══ EXTRAIT DU DOCUMENT

Louis Vuitton, qui pour la première fois n'a pas défilé dans la cour du Louvre mais au dernier étage de l'ancien grand magasin légendaire La Samaritaine près du Pont Neuf, clôt la semaine de la mode en beauté. La rénovation complète de ce joyau architectural a pris 15 ans et l'ouverture du bâtiment historique avec hôtel, restaurant et boutiques de luxe devait avoir lieu en avril de cette année. Elle a dû être reportée à 2021.
Nicolas Ghesquière, le directeur artistique à succès de Louis Vuitton, présente une garde-robe contemporaine sous la magnifique verrière Art Nouveau de la maison devant seulement 200 invités triés sur le volet, où "on peut tout oser et être transporté dans le futur". Il dit que c'est une sorte d’expédition fascinante dans laquelle les dernières frontières entre le masculin et le féminin tomberaient. En effet, peu importe qu'un homme ou une femme veuille porter ses créations. Pantalons oversized, vestes à poches multiples, manteaux unisexes. Des t-shirts ennoblis de messages, de longs t-shirts qui peuvent être transformés en robes. Des épaules marquées et des manches courtes, plus un t-shirt impeccable pour un costume de soirée à paillettes. Les chaussures ressemblent à des chaussures de ski, bien entendu avec l'inévitable monogramme, et elles se portent du matin au soir avec des robes ou des bermudas à effet patchwork. Un défilé intime présentant une garde-robe neutre et mixte.

════
══ DONNÉES BRUTES

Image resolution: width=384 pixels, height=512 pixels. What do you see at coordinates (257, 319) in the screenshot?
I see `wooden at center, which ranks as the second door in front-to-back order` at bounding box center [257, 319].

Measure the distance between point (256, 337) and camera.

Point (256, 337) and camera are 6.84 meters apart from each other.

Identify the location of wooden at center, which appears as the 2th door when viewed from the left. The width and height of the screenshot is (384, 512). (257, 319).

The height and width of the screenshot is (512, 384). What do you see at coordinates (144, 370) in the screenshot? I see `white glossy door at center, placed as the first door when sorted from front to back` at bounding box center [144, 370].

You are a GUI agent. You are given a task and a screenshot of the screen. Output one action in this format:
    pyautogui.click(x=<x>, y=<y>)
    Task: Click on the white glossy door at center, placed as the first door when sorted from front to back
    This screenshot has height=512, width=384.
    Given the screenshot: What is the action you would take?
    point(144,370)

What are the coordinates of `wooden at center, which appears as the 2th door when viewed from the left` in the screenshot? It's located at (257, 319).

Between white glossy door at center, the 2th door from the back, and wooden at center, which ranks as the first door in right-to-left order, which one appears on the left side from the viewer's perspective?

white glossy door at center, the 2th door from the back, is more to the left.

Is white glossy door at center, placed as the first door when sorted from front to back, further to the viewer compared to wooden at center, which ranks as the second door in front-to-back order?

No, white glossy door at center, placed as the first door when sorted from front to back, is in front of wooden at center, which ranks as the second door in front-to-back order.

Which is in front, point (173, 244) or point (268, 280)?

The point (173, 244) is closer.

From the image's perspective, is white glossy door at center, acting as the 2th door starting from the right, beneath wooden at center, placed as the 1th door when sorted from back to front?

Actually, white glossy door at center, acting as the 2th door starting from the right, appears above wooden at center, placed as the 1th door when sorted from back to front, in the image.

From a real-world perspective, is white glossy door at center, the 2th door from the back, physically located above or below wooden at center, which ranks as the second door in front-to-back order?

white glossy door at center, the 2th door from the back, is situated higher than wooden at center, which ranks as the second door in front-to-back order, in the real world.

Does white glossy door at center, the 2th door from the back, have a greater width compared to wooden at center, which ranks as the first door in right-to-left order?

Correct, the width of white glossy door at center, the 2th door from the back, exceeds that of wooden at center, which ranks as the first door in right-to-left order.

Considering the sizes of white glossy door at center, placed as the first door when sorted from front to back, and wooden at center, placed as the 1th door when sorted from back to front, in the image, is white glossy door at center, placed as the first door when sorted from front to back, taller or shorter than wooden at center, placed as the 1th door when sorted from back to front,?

════

— LISTE DES TÂCHES —
(a) D'après l'extrait sur le défilé Louis Vuitton, devant combien d'invités Nicolas Ghesquière a-t-il présenté sa garde-robe ?
(b) Recopiez à l'identique le passage de l'extrait sur le défilé Louis Vuitton, en commençant par « Louis Vuitton, qui » et en allant jusqu'à « reportée à 2021. ».

— RÉPONSES PAR TÂCHE —
(a) Devant seulement 200 invités triés sur le volet.

(b)
Louis Vuitton, qui pour la première fois n'a pas défilé dans la cour du Louvre mais au dernier étage de l'ancien grand magasin légendaire La Samaritaine près du Pont Neuf, clôt la semaine de la mode en beauté. La rénovation complète de ce joyau architectural a pris 15 ans et l'ouverture du bâtiment historique avec hôtel, restaurant et boutiques de luxe devait avoir lieu en avril de cette année. Elle a dû être reportée à 2021.